Friday, January 9, 2004

Ode to a Pot Belly

red cloud, potbelly [front]

 Oh the Memories.

When I awoke this morning to Mother Natures beautiful white blanket, I found my thoughts going back to "that snowfall" of many years gone by. I was living in the most western reaches of Kentucky, in a little town called Paducah. It was very hip to live in the country back then. And I really mean... the country.  I lived on a farm that was five miles out of town. Then you traveled down a gravel road. That road finally emptied into a cleared area where a small four room tenant farm house rested. 

The furnace did not work. It scared me anyway and I was glad when we had to stop purchasing home fuel and bought for  a mere $100 a pot belly heater called a Warm Morning. 

Now, I am a city girl. Both my parents are from New York City. My father is dangerous with a screwdriver and I am his daughter.  I would look at that Warm Morning and cuss.  Yet, I learned how to start a fire in it, I learned how to bank it, I learned how to shake it down in the morning, and after shaking it down, I got it going again.  Yup, this little old city girl could get that Warm Mourning fired up faster and faster as the days grew colder and colder. 

1977.  The worst blizzard I have ever seen.  It snowed 18 inches. Then stopped and the sun came out, began to melt everything.  Then, the sky darkened and it snowed another foot.  I would walk outside, fall through the top 12 inches, hit the ice on top of the first 18 inches, pause for a moment and then plunge up to my waist in the snow.  Very difficult trying to find wood to get the smoldering coal back to a blaze. 

I always wondered about the name, Warm Morning.  Was it a joke?  Some twisted mind from the 1800's called that humor?  Was it intended as an oxymoron? My experience was this....there was no Warm Morning that winter.   

7 comments:

Anonymous said...

LOL - we had a MODERN wood stove in a previous house and I never experiences a "warm morning". Maybe the name relates to how much you sweat to split wood and haul it into the house. I was living in Lafayette, IN in 1977...I think I remember that blizzard. Purdue shut down!
Kat

Anonymous said...

Alpha, WHERE did you live? I was tickled when I saw that Sunflower lived in Lafayette in 77 when Purdue closed. I lived in W. Lafayette at the time myself!
What a winter ... I was in CA that spring!
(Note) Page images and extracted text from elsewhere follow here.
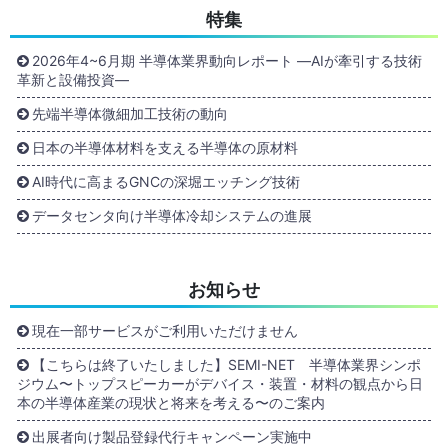
特集
2026年4~6月期 半導体業界動向レポート ―AIが牽引する技術
革新と設備投資―
先端半導体微細加工技術の動向
日本の半導体材料を支える半導体の原材料
AI時代に高まるGNCの深堀エッチング技術
データセンタ向け半導体冷却システムの進展
お知らせ
現在一部サービスがご利用いただけません
【こちらは終了いたしました】SEMI-NET 半導体業界シンポ
ジウム〜トップスピーカーがデバイス・装置・材料の観点から日
本の半導体産業の現状と将来を考える〜のご案内
出展者向け製品登録代行キャンペーン実施中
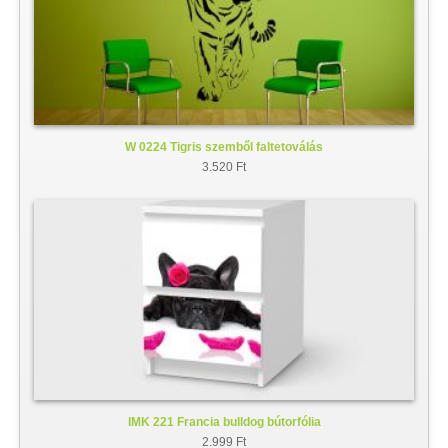
W 0224 Tigris szemből faltetoválás
3.520 Ft
IMK 221 Francia bulldog bútorfólia
2.999 Ft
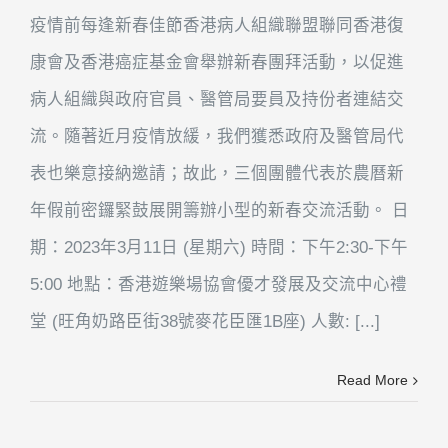
疫情前每逢新春佳節香港病人組織聯盟聯同香港復
康會及香港癌症基金會舉辦新春團拜活動，以促進
病人組織與政府官員、醫管局要員及持份者連結交
流。隨著近月疫情放緩，我們獲悉政府及醫管局代
表也樂意接納邀請；故此，三個團體代表於農曆新
年假前密鑼緊鼓展開籌辦小型的新春交流活動。 日
期：2023年3月11日 (星期六) 時間：下午2:30-下午
5:00 地點：香港遊樂場協會優才發展及交流中心禮
堂 (旺角奶路臣街38號麥花臣匯1B座) 人數: [...]
Read More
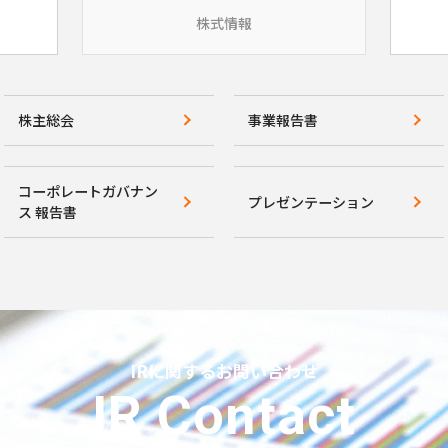
株式情報
株主総会
事業報告書
コーポレートガバナン
プレゼンテーション
ス 報告書
IRに関するお問い合わせ
IR Contact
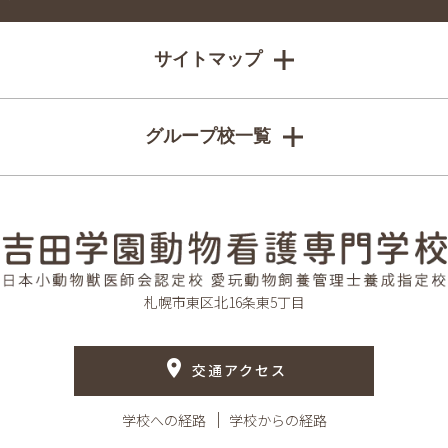
サイトマップ
グループ校一覧
札幌市東区北16条東5丁目
交通アクセス
学校への経路
学校からの経路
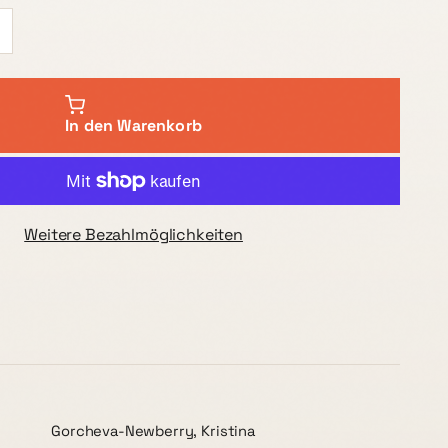
In den Warenkorb
Weitere Bezahlmöglichkeiten
Gorcheva-Newberry, Kristina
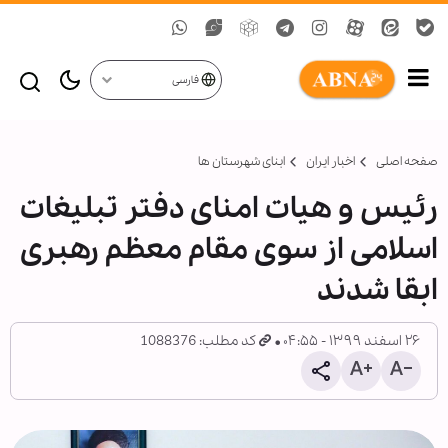
فارسی
صفحه اصلی
اخبار ایران
ابنای شهرستان ها
رئیس و هیات امنای دفتر تبلیغات
اسلامی از سوی مقام معظم رهبری
ابقا شدند
۲۶ اسفند ۱۳۹۹ - ۰۴:۵۵
کد مطلب: 1088376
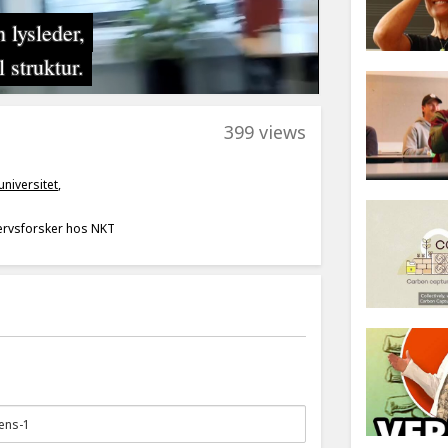
399 views
niversitet
,
vervsforsker hos NKT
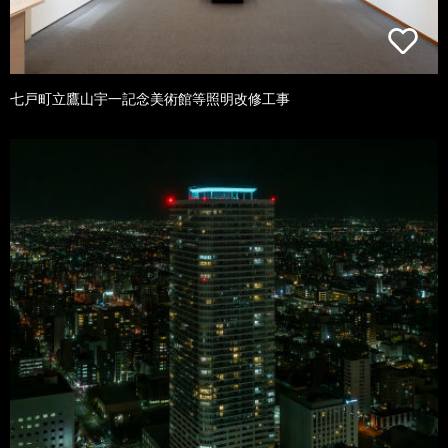
七戸町立鷹山宇一記念美術館等照明改修工事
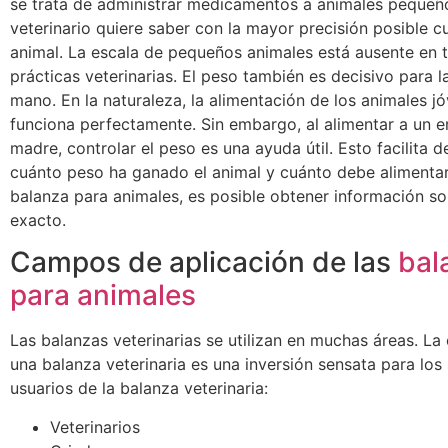
se trata de administrar medicamentos a animales pequeñ
veterinario quiere saber con la mayor precisión posible c
animal. La escala de pequeños animales está ausente en 
prácticas veterinarias. El peso también es decisivo para l
mano. En la naturaleza, la alimentación de los animales j
funciona perfectamente. Sin embargo, al alimentar a un e
madre, controlar el peso es una ayuda útil. Esto facilita 
cuánto peso ha ganado el animal y cuánto debe alimenta
balanza para animales, es posible obtener información so
exacto.
Campos de aplicación de las
bal
para animales
Las balanzas veterinarias se utilizan en muchas áreas. L
una balanza veterinaria es una inversión sensata para los 
usuarios de la balanza veterinaria:
Veterinarios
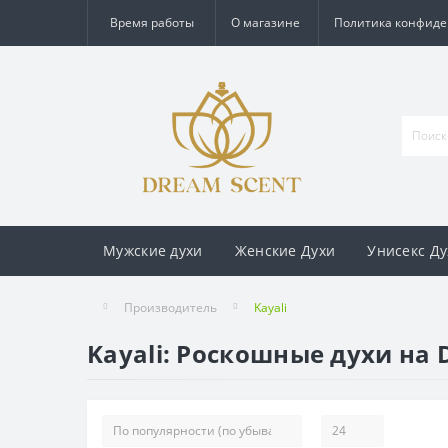
Время работы
О магазине
Политика конфид
Мужские духи
Женские Духи
Унисекс Ду
Производитель
Kayali
Kayali: Роскошные духи на 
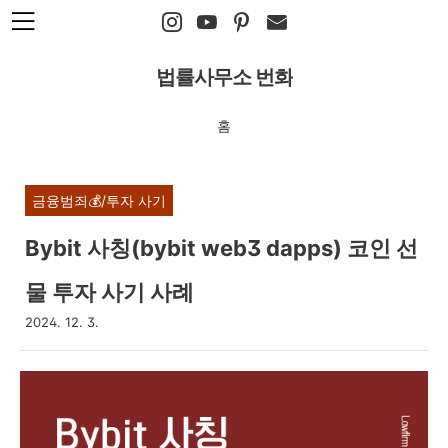
본문 바로가기
법률사무소 번화
홈
금융범죄💰/투자 사기
Bybit 사칭(bybit web3 dapps) 코인 선
물 투자 사기 사례
2024. 12. 3.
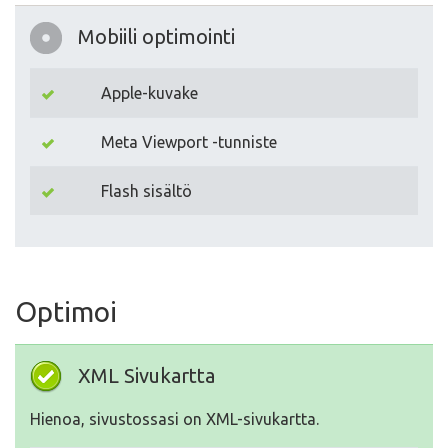
Mobiili optimointi
Apple-kuvake
Meta Viewport -tunniste
Flash sisältö
Optimoi
XML Sivukartta
Hienoa, sivustossasi on XML-sivukartta.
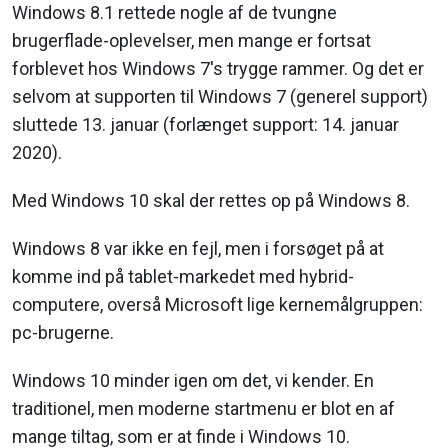
Windows 8.1 rettede nogle af de tvungne
brugerflade-oplevelser, men mange er fortsat
forblevet hos Windows 7's trygge rammer. Og det er
selvom at supporten til Windows 7 (generel support)
sluttede 13. januar (forlænget support: 14. januar
2020).
Med Windows 10 skal der rettes op på Windows 8.
Windows 8 var ikke en fejl, men i forsøget på at
komme ind på tablet-markedet med hybrid-
computere, overså Microsoft lige kernemålgruppen:
pc-brugerne.
Windows 10 minder igen om det, vi kender. En
traditionel, men moderne startmenu er blot en af
mange tiltag, som er at finde i Windows 10.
LOL
Monica

Anonymous said...

I have one similar to that now. It is great when it is burning but usually in the morning it is cold john

Anonymous said...

PADUCAH, YEP! MY HUSBAND AND I PASSED THROUGH THERE IN THE WINTER MANY TIMES, DRIVING OUR SEMI, AND IT WAS BITTERLY COLD. YOU DESERVE AN A+ FOR THE EFFORT USED IN ORDER TO KEEP WARM. WARM MORNING, MY EYE...BUT AFTER ALL THESE YEARS I SEE YOU REMEMBERED THE NAME. HOW COULD YOU NOT? LIKE YOUR JOURNAL, AND WILL VISIT AGAIN. DON'T I ALWAYS? LOL Barbpinion

Anonymous said...

I suppose it was named thus to inspire visions of warm cozy days indoors even in the middle of subsero temp days. I'm impressed you learned how to build and sustain a fire in it. I would be clueless myself!

Anonymous said...

In one of the houses we lived in when I was growing up, we only heated using woodstoves - good ol' Ben Franklins. There was NEVER a warm morning during the winter and there were many a smoky ones to boot. Inevitably someone would get up early to start the fire that went out overnight and would forget to open the damper and the house would fill with smoke. UG!! ---Robbie

Anonymous said...

I remember the '77 storms well. I got stuck at work in NYC for a week. Then '93 had a couple big ones too. Now I just look at the news to see what's going on in old NJ and NY. It's 70 today in Nevada. Just stopped by to say hello. Bill....."Comments on the events of my life".